Phil.Macquet | pixel art | street art | contemporary art


The birth of street art

Phil Macquet was born in 1967. During his studies at art school where he learnt to master classical techniques such as oil painting and drawing, he also discovered an interest for the street and underground means of expression: the punk rock scene, performances, happenings – a whole world crying out to be discovered. He was 16 or 17 when he first had the idea to paint directly on urban features using stencils and spray paint. This interventionist, often transgressive artistic act with elements of humour and poetry came to life thanks to Macquet and his friends in the North of France, Paris and Nantes. It was rapidly given a name: “street art”, “urban art” in the US this is often used in opposition to “free spray”. For Phil.Macquet, the experience remained stimulating until it became recognised in standard artistic circles: several museums took down his painted fences to exhibit them. Phil Macquet’s agent introduced his stencils to art galleries.  His works, which were designed to be exhibited in public, left the street and entered the world of art, with an elite following. Phil.Macquet felt the need for a new mode of expression.

IT revolution and Pixel Art

Phil.Macquet is also part of the generation that saw the birth of information technology and took part in its advent. More than just a milestone, to Phil, it’s the last great revolution that modern society has known. The first computer that Phil saw only had a black and white screen and seemed no more promising than a sophisticated calculator. Yet his off-beat way of looking at things meant that he saw it as a stimulating object, a way towards something fundamentally new, a path to be beaten. At the same time as his artistic studies, Phil began computer programming and was convinced that there was a way to combine art and IT. At the time, the idea was either seen as a heresy (« why associate the creative process of art with programmable machines designed to perform trivial tasks? »), or misunderstood as a wayward extravagance (“if it were a good idea to use machines for artistic creation, everyone would do so »). Despite the resistance he met, Phil.Macquet continued his research and set up several computer graphics companies. While paving the way towards computer assisted visual communication for his clients, he moved towards the exploration of digital artistic prospects to prove that the computer can be a brush: quite simply a modern-day tool.

Technological advances

The arrival of Internet in the early nineties revolutionised information technology. Phil.Macquet discovered an abundant source of images that confirmed the close link between new technology and art. He began designing websites at a time when everything remained to be invented in the field. There were no fixed rules. He revelled in the public acclaim for the web and the world of technological graphics that he had always defended. Digital media were definitely the opportunity for Phil.Macquet to take his stencil work to a new dimension. He began creating compositions in the primitive colours that he previously used in spray paint and his first real Pixel Art series came to life.

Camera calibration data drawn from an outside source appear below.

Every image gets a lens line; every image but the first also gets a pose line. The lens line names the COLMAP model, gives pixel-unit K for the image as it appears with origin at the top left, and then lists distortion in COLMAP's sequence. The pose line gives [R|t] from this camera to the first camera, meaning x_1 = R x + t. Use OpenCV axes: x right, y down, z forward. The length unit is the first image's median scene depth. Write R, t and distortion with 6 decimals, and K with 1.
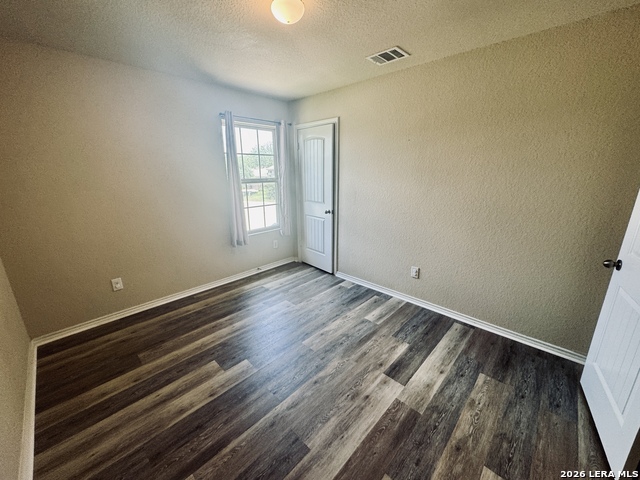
lens RADIAL K [[256.2, 0, 320.4], [0, 256.2, 239.1], [0, 0, 1]] dist [-0.003877, 0.000369]
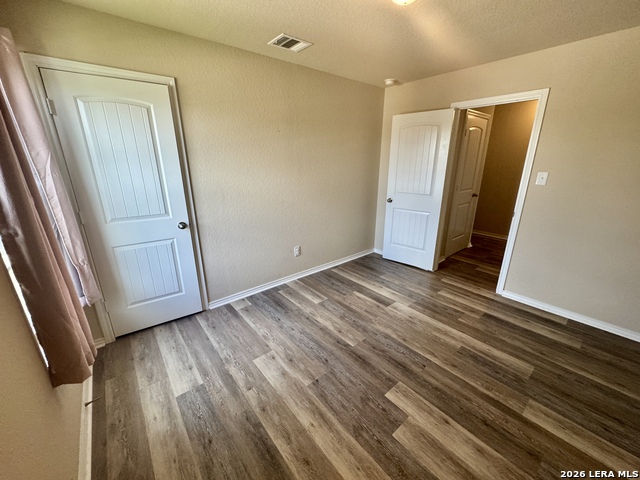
lens RADIAL K [[256.2, 0, 320.4], [0, 256.2, 239.1], [0, 0, 1]] dist [-0.003877, 0.000369]
pose [[0.110537, -0.289100, 0.950896, -0.740005], [0.262696, 0.931231, 0.252584, -0.194887], [-0.958526, 0.221877, 0.178881, 0.741547]]
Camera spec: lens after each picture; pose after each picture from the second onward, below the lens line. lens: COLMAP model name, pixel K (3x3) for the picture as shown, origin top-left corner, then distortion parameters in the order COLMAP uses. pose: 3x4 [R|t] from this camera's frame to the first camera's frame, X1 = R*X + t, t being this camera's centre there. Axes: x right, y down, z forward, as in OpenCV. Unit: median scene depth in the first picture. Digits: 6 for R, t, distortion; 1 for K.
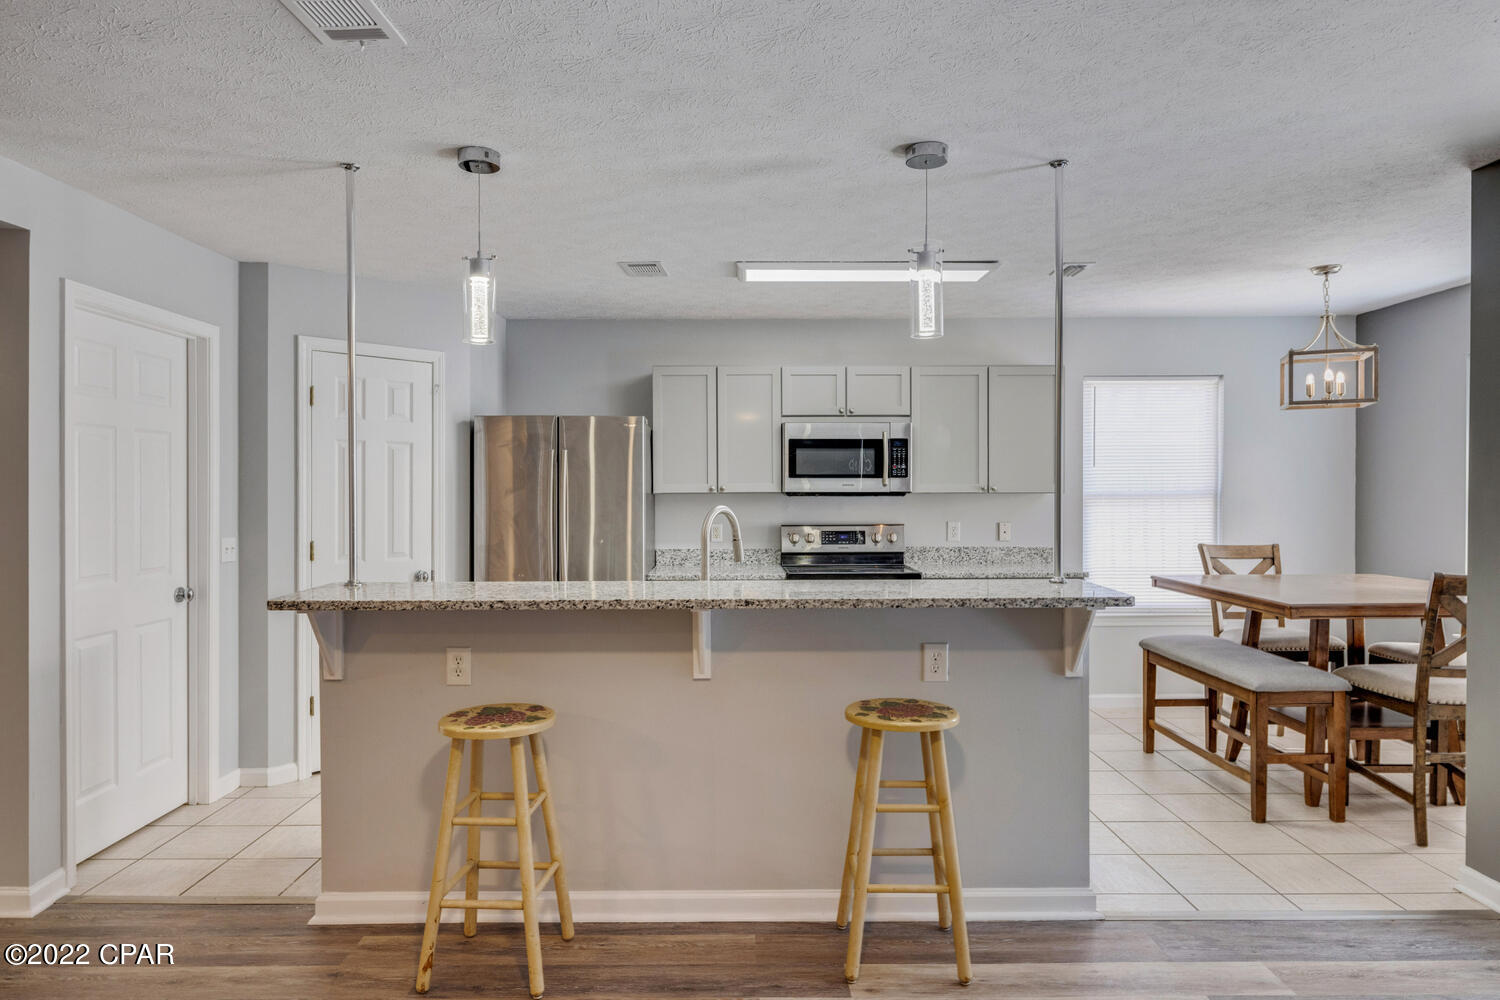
lens RADIAL K [[924.3, 0, 742.7], [0, 924.3, 496.9], [0, 0, 1]] dist [-0.002465, 0.002807]
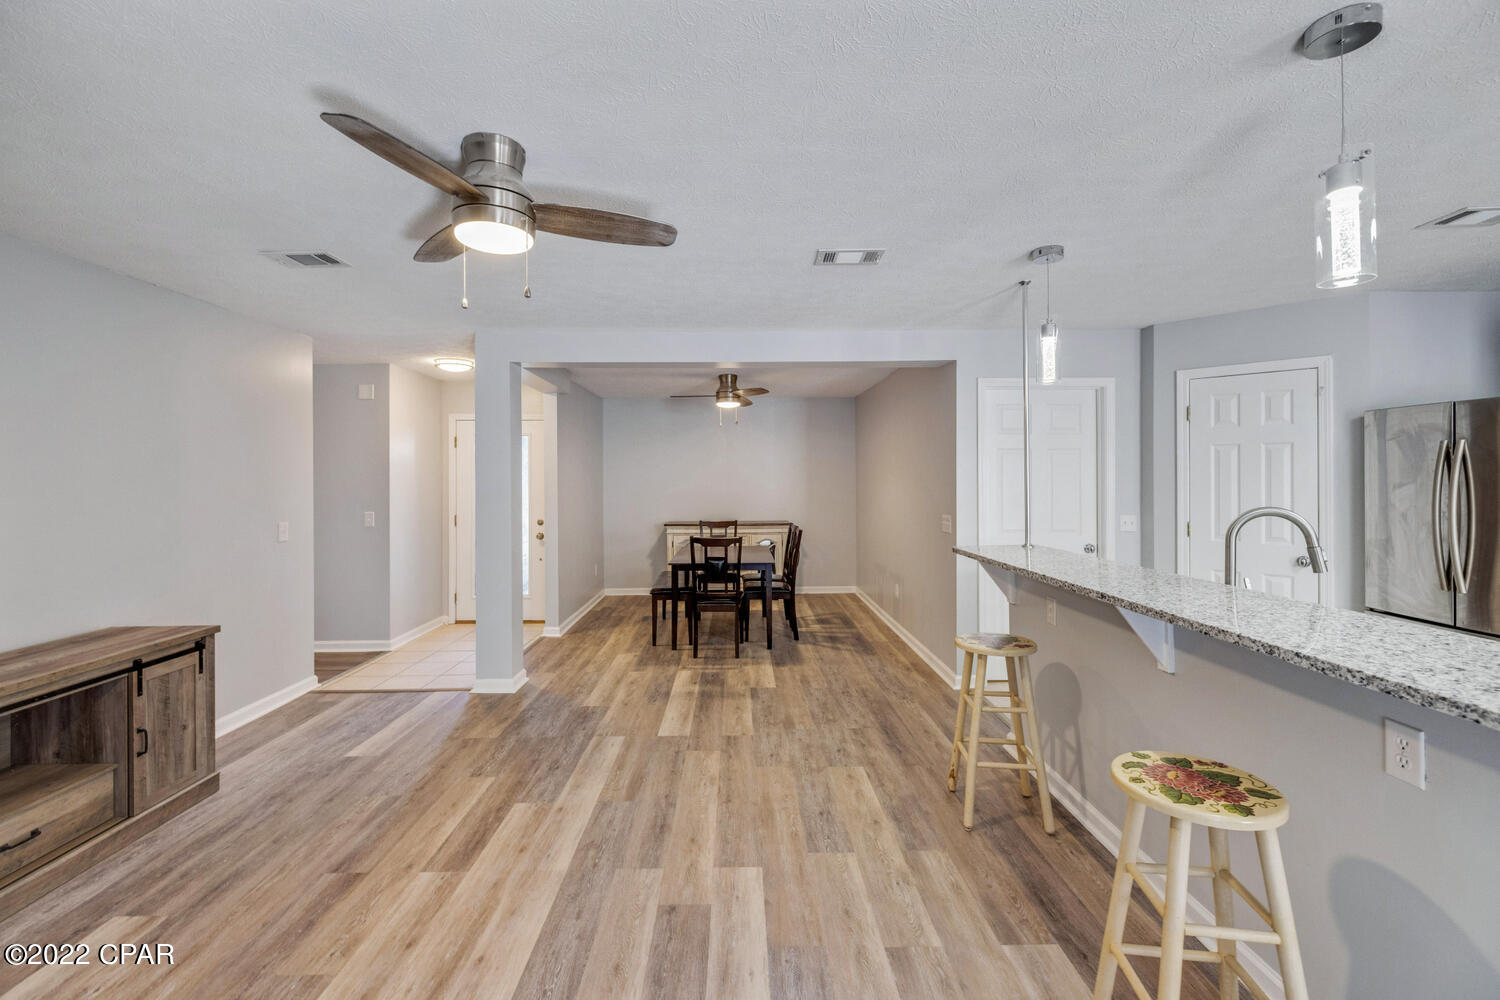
lens RADIAL K [[631.7, 0, 743.3], [0, 631.7, 473.6], [0, 0, 1]] dist [-0.002242, 0.000494]
pose [[0.010327, -0.008074, -0.999914, 0.367552], [-0.002829, 0.999963, -0.008103, -0.010418], [0.999943, 0.002912, 0.010303, 0.285482]]
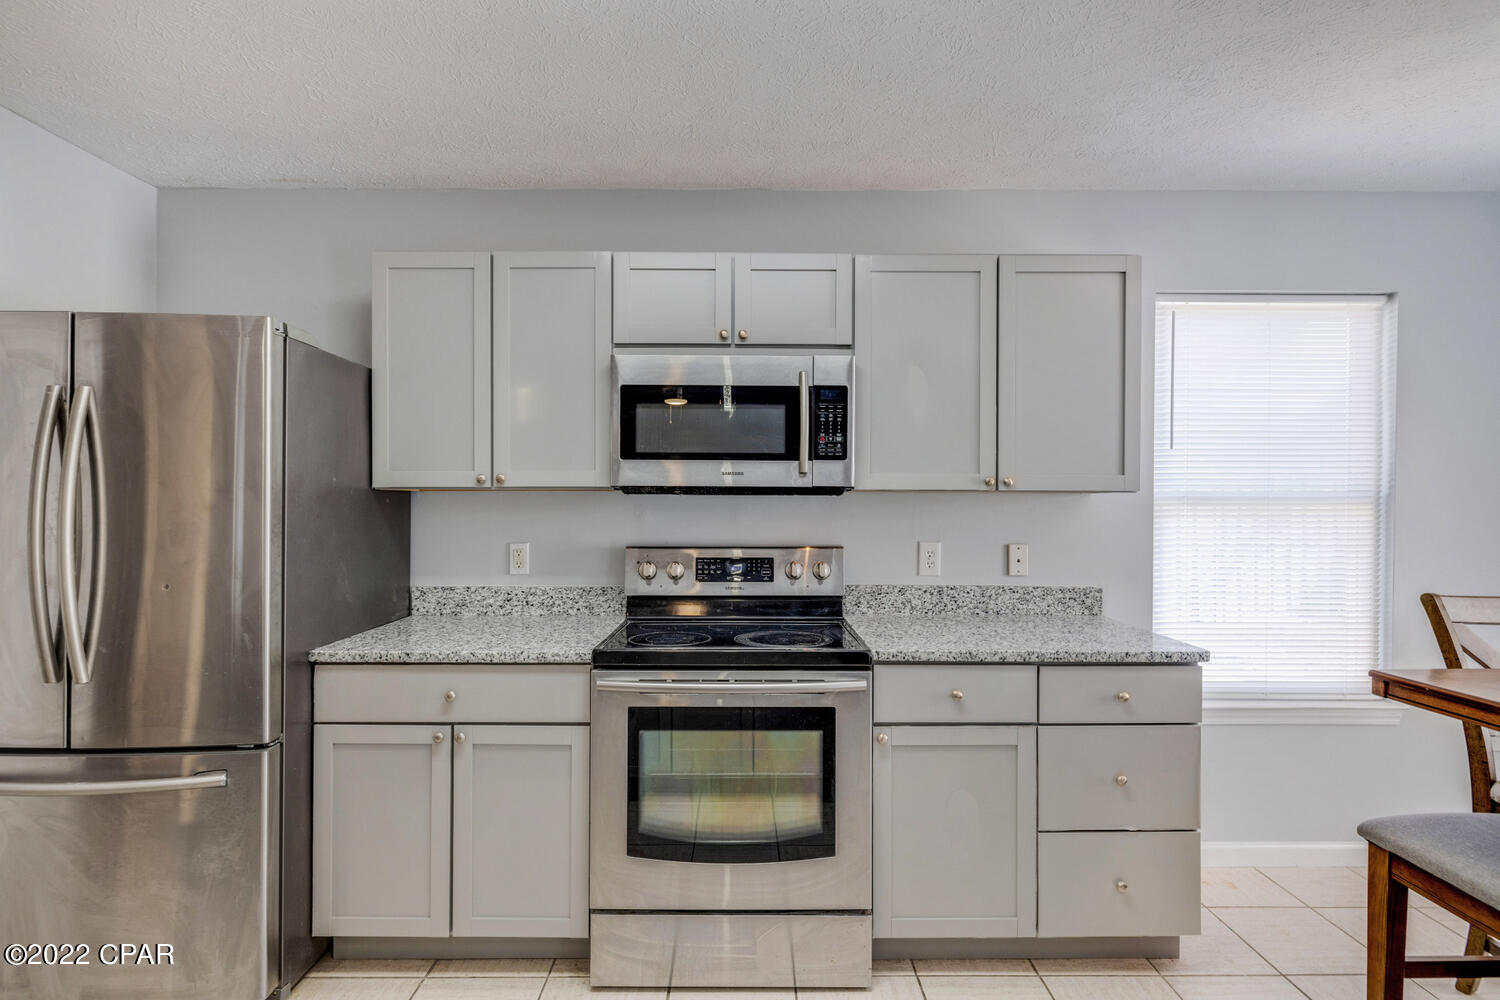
lens RADIAL K [[720.3, 0, 755.0], [0, 720.3, 506.6], [0, 0, 1]] dist [-0.002221, -0.001049]
pose [[0.999951, 0.007250, 0.006748, 0.124231], [-0.007235, 0.999971, -0.002208, 0.006865], [-0.006764, 0.002159, 0.999975, 0.592373]]
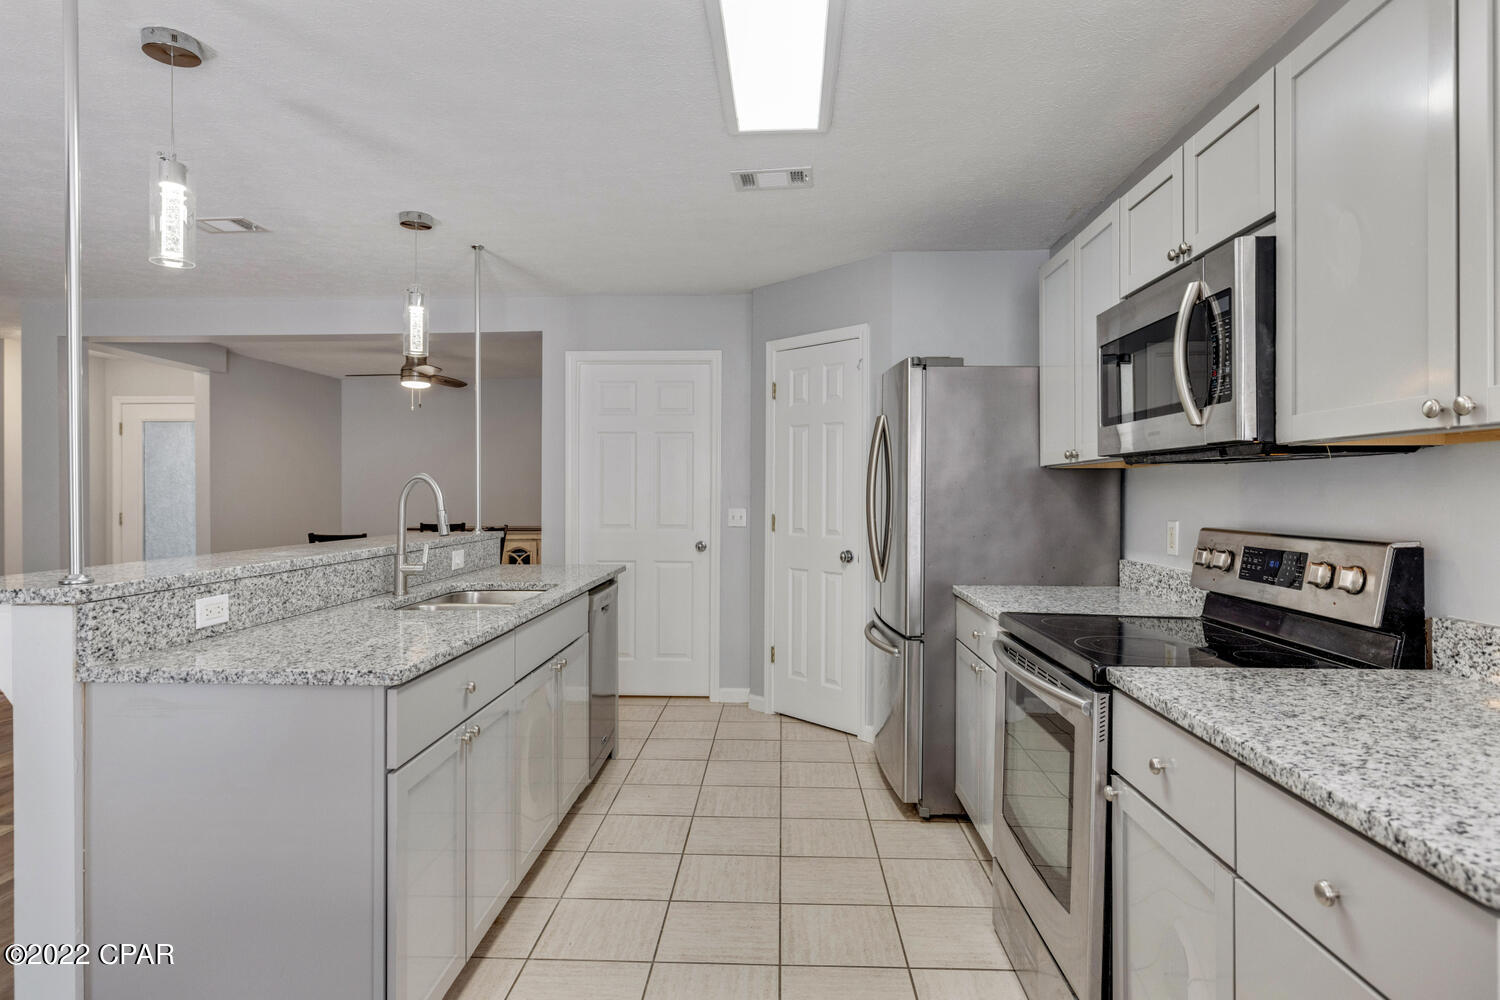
lens RADIAL K [[840.5, 0, 739.9], [0, 840.5, 495.9], [0, 0, 1]] dist [-0.001298, -0.000122]
pose [[-0.045752, 0.006585, -0.998931, 0.501967], [-0.008631, 0.999938, 0.006987, 0.014283], [0.998916, 0.008942, -0.045692, 0.834831]]
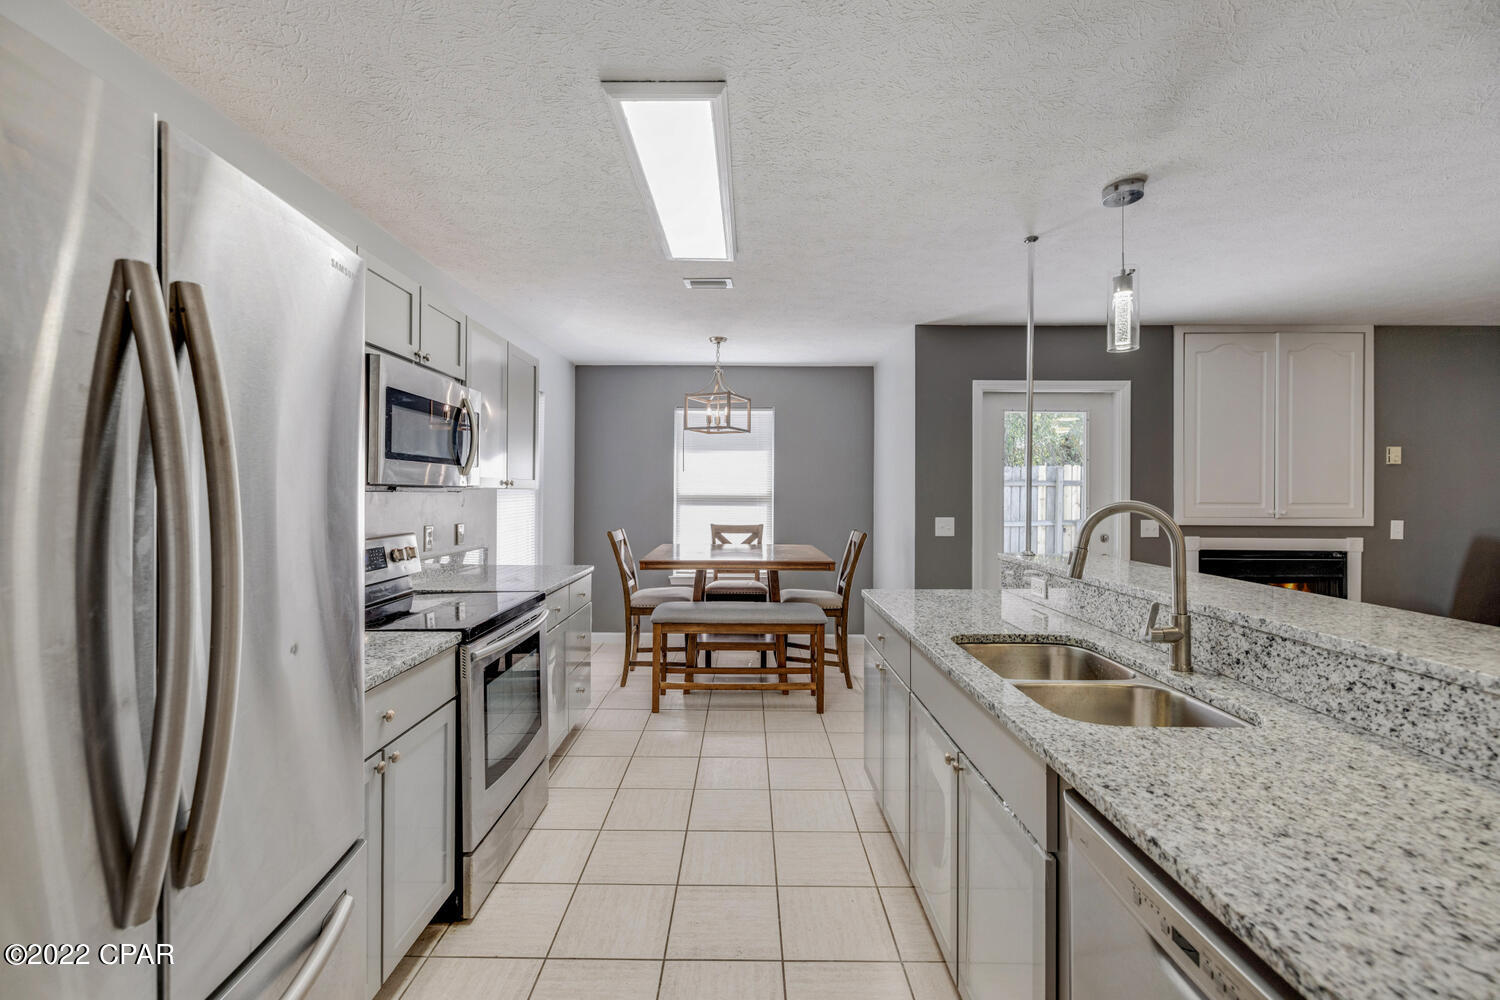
lens RADIAL K [[631.7, 0, 737.1], [0, 631.7, 492.2], [0, 0, 1]] dist [-0.002242, 0.000494]
pose [[0.011080, 0.000692, 0.999938, -0.319473], [0.004835, 0.999988, -0.000746, 0.000702], [-0.999927, 0.004843, 0.011076, 0.793764]]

Yet the images remained imprisoned in the computer. The question was, how could the actual matter, the square pixels that had replaced the spray from his aerosol cans, come into their own? Was there a way of doing better than a printed photograph,–which could be no bigger than A3? How could the work leave the (still very small) screen while retaining its definition and the density of its saturated colors ?

Setting down markers

Soon, computer graphics and website design and the professional routine overtook creative liberty. But Phil.Macquet still considered IT as an artistic medium. He decided to concentrate wholly on a new period of pictorial research. The use of IT became accepted throughout the world, it was no longer associated with a loss of artistic value. The finished work could finally be considered as such with less regard for the way in which it was produced. So how was that going to affect Phil.Maquet’s future? First of all, improved techniques enabled Phil.Macquet to present his works in the way he had always wanted to. Next, as he no longer needed to fight to justify his methods, he was able to express himself freely, using his hallmark pixel as artistic matter and show that for a modern-day artist, to choose digital is to set down a marker.

Over the centuries, artists have always tried to make progress by discovering new techniques and modern methods. For example, there was the arrival of oil paint in Italy or the first tubes of paint which enabled the Impressionists to leave the workshop and paint outdoors. To Phil.Maquet, digital has changed everything and he continually reminds us, in all his works, that we have yet to discover all the facets of the 21st Century brush.

In a TV documentary shot shortly before his death, Andy Warhol began exploring the possibilities of a little 13 inch Amiga. The Pope of Pop was also on the road to digital. Phil.Macquet’s vision could not have met with more renowned acclaim.